Write the next part of the GRAPEVNE pipeline tutorial, picking up after its last sentence.

DOCUMENT TEXT
********************
The complete pipeline#

Let us build the complete pipeline, then alter it to demonstrate versatility.

Note

This pipeline uses workflow elements that were built with linux/macOS in mind, and as such may not run on Windows at this time.

Construct the workflow#

Open GRAPEVNE (or clear the graph view).

Select (vocpl) from the repository filter. Here you will find modules corresponding to the different stages of our pipeline. Following the workflow presented on the previous page, drag the following items into the graph-view and connect them together, taking care to connect them in the correct order using the In or fasta inputs (do not connect the seeds inputs). Use the fasttree module for maximum likelihood estimation.

Your workflow should now contain the following nodes:

  • subsample_alignment

  • nextalign

  • fasttree

  • treetime

  • dta

That’s our working pipeline complete! We now need to provide two pieces of information: a seeds.txt file, containing the seeds for our analysis, and the beta.fasta file, which is available through controlled access via GISAID (if you are attending a GRAPEVNE workshop then this file will be provided in-person).

In order to include a file (the beta.fasta file) from your local file system we have some choices, but the simplest is to drag the LoadFile module into our graph at the top of the workflow and connect it to the fasta input. Within this module, ensure that the path to the local file is correctly specified.

Finally, we need to provide the seeds for our analysis. We will do this by using a module that supplies a seeds-file, provide_seeds. Conceptually, this module could be replaced with a local file, a database query, or a prompt which asks the user which seeds to use. However, we are demonstrating that resources can be provided along with our workflow modules (in-fact, all scripts that are used in this analysis are also resources which are downloaded automatically when the workflow is run).
********************
ENTRIES SHOWN
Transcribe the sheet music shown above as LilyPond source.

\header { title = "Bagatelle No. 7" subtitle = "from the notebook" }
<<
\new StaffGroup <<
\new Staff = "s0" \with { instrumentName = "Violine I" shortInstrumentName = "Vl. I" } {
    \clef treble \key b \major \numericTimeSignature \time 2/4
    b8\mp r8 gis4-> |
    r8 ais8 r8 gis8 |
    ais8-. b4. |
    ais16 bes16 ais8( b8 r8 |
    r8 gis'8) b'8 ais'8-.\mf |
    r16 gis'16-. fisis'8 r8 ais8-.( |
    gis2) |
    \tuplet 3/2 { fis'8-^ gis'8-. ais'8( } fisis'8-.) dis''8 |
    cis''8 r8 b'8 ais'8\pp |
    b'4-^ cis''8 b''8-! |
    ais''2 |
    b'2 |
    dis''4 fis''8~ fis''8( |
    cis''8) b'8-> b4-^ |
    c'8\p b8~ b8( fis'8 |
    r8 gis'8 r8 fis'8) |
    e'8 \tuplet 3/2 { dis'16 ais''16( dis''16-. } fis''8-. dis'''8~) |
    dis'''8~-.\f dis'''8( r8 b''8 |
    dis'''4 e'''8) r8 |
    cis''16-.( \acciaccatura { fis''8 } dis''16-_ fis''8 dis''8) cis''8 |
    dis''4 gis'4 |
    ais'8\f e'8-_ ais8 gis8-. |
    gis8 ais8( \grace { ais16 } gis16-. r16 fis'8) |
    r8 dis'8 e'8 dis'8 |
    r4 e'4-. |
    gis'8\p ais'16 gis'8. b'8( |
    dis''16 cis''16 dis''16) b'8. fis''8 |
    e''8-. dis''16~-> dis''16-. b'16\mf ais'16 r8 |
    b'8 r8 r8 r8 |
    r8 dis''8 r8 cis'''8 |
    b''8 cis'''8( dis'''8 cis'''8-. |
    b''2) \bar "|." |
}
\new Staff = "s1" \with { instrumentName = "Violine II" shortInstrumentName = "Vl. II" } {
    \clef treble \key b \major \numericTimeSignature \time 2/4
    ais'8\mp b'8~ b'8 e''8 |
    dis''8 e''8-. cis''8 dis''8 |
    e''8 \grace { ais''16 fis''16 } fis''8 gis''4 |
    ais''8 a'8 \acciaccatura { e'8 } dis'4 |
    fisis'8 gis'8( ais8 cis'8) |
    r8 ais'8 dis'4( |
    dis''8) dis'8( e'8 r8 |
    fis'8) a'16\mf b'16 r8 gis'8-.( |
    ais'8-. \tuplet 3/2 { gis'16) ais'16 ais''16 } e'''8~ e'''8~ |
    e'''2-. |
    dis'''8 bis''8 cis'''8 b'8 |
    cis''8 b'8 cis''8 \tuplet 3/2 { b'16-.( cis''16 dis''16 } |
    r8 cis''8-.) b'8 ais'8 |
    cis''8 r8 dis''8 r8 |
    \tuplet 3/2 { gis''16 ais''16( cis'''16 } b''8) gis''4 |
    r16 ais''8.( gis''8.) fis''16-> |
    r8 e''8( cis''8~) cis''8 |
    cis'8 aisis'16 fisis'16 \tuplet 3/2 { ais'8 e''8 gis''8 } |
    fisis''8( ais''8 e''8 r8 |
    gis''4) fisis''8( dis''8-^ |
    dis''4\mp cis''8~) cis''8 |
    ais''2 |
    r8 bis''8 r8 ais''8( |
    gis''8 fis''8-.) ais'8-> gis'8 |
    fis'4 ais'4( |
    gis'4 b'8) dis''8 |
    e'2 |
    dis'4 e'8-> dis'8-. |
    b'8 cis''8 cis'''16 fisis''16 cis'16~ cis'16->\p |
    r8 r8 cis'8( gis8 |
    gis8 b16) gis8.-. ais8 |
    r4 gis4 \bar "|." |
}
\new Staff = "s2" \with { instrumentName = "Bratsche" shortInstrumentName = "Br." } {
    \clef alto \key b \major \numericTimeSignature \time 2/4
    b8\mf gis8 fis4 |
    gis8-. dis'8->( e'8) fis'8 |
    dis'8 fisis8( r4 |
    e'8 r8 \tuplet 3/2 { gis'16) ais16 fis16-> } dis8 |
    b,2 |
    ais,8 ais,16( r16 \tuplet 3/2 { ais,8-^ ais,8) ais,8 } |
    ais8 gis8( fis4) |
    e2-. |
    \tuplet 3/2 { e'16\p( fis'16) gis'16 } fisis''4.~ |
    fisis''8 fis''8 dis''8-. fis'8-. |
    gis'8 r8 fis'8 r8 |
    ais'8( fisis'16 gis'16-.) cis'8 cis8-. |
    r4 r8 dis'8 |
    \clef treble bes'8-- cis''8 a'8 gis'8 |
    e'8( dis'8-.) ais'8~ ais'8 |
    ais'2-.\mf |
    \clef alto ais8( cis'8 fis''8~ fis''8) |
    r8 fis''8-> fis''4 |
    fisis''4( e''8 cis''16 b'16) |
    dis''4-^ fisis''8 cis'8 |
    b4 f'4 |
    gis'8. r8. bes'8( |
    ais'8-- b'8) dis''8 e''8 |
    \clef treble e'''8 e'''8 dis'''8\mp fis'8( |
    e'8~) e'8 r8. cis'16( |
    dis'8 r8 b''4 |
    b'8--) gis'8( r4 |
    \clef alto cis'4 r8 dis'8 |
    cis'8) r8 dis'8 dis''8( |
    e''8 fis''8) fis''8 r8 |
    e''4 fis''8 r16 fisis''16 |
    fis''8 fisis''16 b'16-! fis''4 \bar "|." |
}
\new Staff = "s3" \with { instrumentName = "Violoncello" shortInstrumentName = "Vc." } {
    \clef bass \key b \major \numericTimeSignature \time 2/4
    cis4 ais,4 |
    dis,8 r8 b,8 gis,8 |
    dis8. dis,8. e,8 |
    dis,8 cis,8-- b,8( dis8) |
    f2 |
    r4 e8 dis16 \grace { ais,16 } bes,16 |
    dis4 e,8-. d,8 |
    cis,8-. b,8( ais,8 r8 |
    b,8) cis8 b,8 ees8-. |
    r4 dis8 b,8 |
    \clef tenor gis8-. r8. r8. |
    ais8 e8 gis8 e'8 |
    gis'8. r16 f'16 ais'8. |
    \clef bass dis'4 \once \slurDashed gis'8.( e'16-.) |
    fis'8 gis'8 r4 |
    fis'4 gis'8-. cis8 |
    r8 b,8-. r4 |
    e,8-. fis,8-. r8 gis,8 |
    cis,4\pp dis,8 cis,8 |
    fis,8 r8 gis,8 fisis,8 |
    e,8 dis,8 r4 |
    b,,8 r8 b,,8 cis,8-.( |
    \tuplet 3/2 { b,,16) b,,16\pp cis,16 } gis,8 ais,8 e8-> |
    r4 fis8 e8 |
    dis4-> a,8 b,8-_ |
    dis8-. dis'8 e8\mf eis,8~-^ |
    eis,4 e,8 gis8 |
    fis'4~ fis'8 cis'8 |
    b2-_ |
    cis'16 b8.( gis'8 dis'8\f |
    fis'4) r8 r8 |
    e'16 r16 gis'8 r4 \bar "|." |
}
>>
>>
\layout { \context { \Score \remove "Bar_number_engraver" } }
********************
RESULT OF THIS TASK
We now need to connect the provide_seeds module in to our workflow. But where should we connect it? While intuitively you might want to connect it to the first module (provide_seeds), or indeed connect it to all modules (which would also work), we actually only need to connect the provide_seeds module in to the final module of the workflow: the dta module in our case. This is because snakemake is a build-system, which means that we specify the desired output, and snakemake will work out the necessary steps to provide that result. Our graph acts to provide a clear sequence of steps that must be undertaken to take us from the provide beta.fasta file, to the desired trait anlaysis for our seeds of interest (dta and provide_seeds).

You workflow should now be ready to run. Select Build & Test and then wait for the workflow to finish (this should take less than 10 mins on a modern laptop).

Change the tree estimation method#

By now the workflow should have completed and you should have access to the various files generated during the run.

Let us now imagine that we want to change the workflow and try out a different maximum likelihood method for tree estimation. In particular, we want to replace the fasttree module with another: the iqtree module.

Delete the fasttree module. Drag in and connect up the iqtree module. Done.

Re-run the workflow.